The cerebrum is the most anterior part of the brain, located in the top half of the skull, consisting of two hemispheres separated by a fissure and connected by the corpus callosum. It is responsible for integrating complex sensory and neural functions, and subsequently initiating and coordinating voluntary activity in the body.
The cortex is the outer layer of the cerebrum, composed of folded grey matter. Its neuron cell bodies, dendrites, synapses, axons, and axon terminals play a crucial role in consciousness. The two hemispheres are divided into four lobes, distinct sections of the organ: the frontal lobe, parietal lobe, temporal lobe, and occipital lobe.

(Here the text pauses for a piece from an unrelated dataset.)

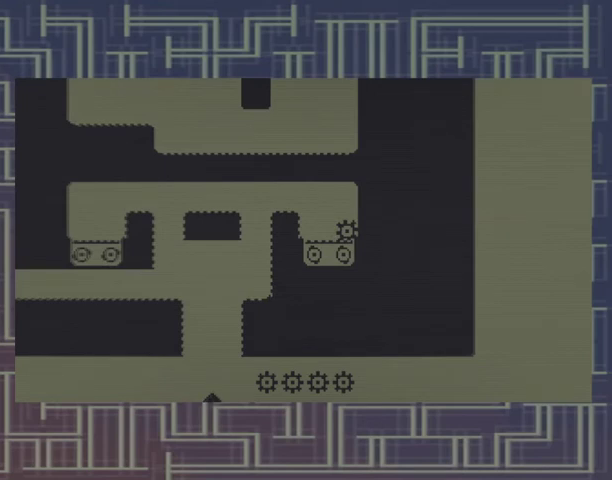
{"buttons": ["DPAD_LEFT"], "events": [[167, "DPAD_LEFT", "down"]]}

Our understanding of the specific functions of the cerebral cortex are based on the theories of localisation and lateralisation. Localisation is the theory that specific areas of the brain are associated with/responsible for particular physical and psychological functions. Lateralisation is the theory that one hemisphere is dominant over the other/responsible for particular physical and psychological functions.
The meninges are the three membranes that line the skull and vertebral canal, and enclose the brain and spinal cord. The Cerebrospinal Fluid serves a vital function in the cerebral autoregulation of cerebral blood flow. Cerebrospinal Fluid occupies the subarachnoid space and the ventricular system around and inside the brain and spinal cord.